→ **Work to complete**
Please reproduce every line of the records below word for word, keeping the original line order.

→ **Available data**

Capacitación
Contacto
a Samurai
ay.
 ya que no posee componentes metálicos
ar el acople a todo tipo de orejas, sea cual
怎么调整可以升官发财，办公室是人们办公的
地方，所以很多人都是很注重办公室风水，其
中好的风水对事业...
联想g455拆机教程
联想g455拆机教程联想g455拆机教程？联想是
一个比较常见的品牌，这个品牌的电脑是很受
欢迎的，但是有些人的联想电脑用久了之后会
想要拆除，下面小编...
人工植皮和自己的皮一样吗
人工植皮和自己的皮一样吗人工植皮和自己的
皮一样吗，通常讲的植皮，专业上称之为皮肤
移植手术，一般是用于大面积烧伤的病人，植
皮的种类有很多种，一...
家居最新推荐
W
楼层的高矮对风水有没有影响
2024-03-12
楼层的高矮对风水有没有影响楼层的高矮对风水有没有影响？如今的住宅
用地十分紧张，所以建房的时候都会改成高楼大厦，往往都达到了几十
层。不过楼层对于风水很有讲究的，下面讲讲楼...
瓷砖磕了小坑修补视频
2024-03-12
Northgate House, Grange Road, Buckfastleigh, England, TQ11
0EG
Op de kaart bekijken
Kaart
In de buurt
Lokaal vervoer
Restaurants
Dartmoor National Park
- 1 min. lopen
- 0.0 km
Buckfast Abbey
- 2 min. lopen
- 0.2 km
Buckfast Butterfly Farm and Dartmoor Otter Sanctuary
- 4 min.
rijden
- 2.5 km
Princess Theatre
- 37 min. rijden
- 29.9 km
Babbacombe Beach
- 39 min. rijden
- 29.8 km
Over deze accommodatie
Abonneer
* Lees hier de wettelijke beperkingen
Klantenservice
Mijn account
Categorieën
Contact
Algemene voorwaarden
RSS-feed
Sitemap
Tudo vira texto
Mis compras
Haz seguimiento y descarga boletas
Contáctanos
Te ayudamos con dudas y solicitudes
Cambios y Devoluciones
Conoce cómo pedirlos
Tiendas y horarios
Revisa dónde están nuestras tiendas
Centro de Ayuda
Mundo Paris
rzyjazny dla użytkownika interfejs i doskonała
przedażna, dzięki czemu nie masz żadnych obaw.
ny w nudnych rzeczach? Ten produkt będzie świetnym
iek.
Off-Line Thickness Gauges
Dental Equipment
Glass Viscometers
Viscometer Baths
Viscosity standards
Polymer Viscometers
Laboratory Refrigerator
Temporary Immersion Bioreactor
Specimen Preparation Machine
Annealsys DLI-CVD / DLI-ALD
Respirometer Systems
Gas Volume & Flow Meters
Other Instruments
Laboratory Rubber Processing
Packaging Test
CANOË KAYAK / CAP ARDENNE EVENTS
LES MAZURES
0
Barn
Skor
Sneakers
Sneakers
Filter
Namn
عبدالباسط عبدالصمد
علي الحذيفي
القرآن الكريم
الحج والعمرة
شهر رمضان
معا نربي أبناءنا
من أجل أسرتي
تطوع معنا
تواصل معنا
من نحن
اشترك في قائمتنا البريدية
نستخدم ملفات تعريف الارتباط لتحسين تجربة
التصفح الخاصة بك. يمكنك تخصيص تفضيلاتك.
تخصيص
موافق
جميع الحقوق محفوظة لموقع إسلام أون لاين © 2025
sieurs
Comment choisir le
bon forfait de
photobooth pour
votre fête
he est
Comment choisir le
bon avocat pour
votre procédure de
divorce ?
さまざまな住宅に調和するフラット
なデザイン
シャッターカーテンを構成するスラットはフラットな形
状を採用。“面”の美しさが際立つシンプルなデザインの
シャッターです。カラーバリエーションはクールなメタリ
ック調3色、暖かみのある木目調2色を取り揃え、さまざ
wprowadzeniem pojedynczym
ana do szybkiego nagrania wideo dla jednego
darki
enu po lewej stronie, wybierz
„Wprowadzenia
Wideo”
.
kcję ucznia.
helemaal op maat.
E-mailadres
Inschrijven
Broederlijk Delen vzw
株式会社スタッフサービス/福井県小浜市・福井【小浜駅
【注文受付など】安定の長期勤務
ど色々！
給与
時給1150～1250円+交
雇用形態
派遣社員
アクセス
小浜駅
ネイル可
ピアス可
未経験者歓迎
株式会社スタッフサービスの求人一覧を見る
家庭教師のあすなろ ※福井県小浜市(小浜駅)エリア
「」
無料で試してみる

→ **Answer**
Capacitación
Contacto
a Samurai
ay.
 ya que no posee componentes metálicos
ar el acople a todo tipo de orejas, sea cual
怎么调整可以升官发财，办公室是人们办公的
地方，所以很多人都是很注重办公室风水，其
中好的风水对事业...
联想g455拆机教程
联想g455拆机教程联想g455拆机教程？联想是
一个比较常见的品牌，这个品牌的电脑是很受
欢迎的，但是有些人的联想电脑用久了之后会
想要拆除，下面小编...
人工植皮和自己的皮一样吗
人工植皮和自己的皮一样吗人工植皮和自己的
皮一样吗，通常讲的植皮，专业上称之为皮肤
移植手术，一般是用于大面积烧伤的病人，植
皮的种类有很多种，一...
家居最新推荐
W
楼层的高矮对风水有没有影响
2024-03-12
楼层的高矮对风水有没有影响楼层的高矮对风水有没有影响？如今的住宅
用地十分紧张，所以建房的时候都会改成高楼大厦，往往都达到了几十
层。不过楼层对于风水很有讲究的，下面讲讲楼...
瓷砖磕了小坑修补视频
2024-03-12
Northgate House, Grange Road, Buckfastleigh, England, TQ11
0EG
Op de kaart bekijken
Kaart
In de buurt
Lokaal vervoer
Restaurants
Dartmoor National Park
- 1 min. lopen
- 0.0 km
Buckfast Abbey
- 2 min. lopen
- 0.2 km
Buckfast Butterfly Farm and Dartmoor Otter Sanctuary
- 4 min.
rijden
- 2.5 km
Princess Theatre
- 37 min. rijden
- 29.9 km
Babbacombe Beach
- 39 min. rijden
- 29.8 km
Over deze accommodatie
Abonneer
* Lees hier de wettelijke beperkingen
Klantenservice
Mijn account
Categorieën
Contact
Algemene voorwaarden
RSS-feed
Sitemap
Tudo vira texto
Mis compras
Haz seguimiento y descarga boletas
Contáctanos
Te ayudamos con dudas y solicitudes
Cambios y Devoluciones
Conoce cómo pedirlos
Tiendas y horarios
Revisa dónde están nuestras tiendas
Centro de Ayuda
Mundo Paris
rzyjazny dla użytkownika interfejs i doskonała
przedażna, dzięki czemu nie masz żadnych obaw.
ny w nudnych rzeczach? Ten produkt będzie świetnym
iek.
Off-Line Thickness Gauges
Dental Equipment
Glass Viscometers
Viscometer Baths
Viscosity standards
Polymer Viscometers
Laboratory Refrigerator
Temporary Immersion Bioreactor
Specimen Preparation Machine
Annealsys DLI-CVD / DLI-ALD
Respirometer Systems
Gas Volume & Flow Meters
Other Instruments
Laboratory Rubber Processing
Packaging Test
CANOË KAYAK / CAP ARDENNE EVENTS
LES MAZURES
0
Barn
Skor
Sneakers
Sneakers
Filter
Namn
عبدالباسط عبدالصمد
علي الحذيفي
القرآن الكريم
الحج والعمرة
شهر رمضان
معا نربي أبناءنا
من أجل أسرتي
تطوع معنا
تواصل معنا
من نحن
اشترك في قائمتنا البريدية
نستخدم ملفات تعريف الارتباط لتحسين تجربة
التصفح الخاصة بك. يمكنك تخصيص تفضيلاتك.
تخصيص
موافق
جميع الحقوق محفوظة لموقع إسلام أون لاين © 2025
sieurs
Comment choisir le
bon forfait de
photobooth pour
votre fête
he est
Comment choisir le
bon avocat pour
votre procédure de
divorce ?
さまざまな住宅に調和するフラット
なデザイン
シャッターカーテンを構成するスラットはフラットな形
状を採用。“面”の美しさが際立つシンプルなデザインの
シャッターです。カラーバリエーションはクールなメタリ
ック調3色、暖かみのある木目調2色を取り揃え、さまざ
wprowadzeniem pojedynczym
ana do szybkiego nagrania wideo dla jednego
darki
enu po lewej stronie, wybierz
„Wprowadzenia
Wideo”
.
kcję ucznia.
helemaal op maat.
E-mailadres
Inschrijven
Broederlijk Delen vzw
株式会社スタッフサービス/福井県小浜市・福井【小浜駅
【注文受付など】安定の長期勤務
ど色々！
給与
時給1150～1250円+交
雇用形態
派遣社員
アクセス
小浜駅
ネイル可
ピアス可
未経験者歓迎
株式会社スタッフサービスの求人一覧を見る
家庭教師のあすなろ ※福井県小浜市(小浜駅)エリア
「」
無料で試してみる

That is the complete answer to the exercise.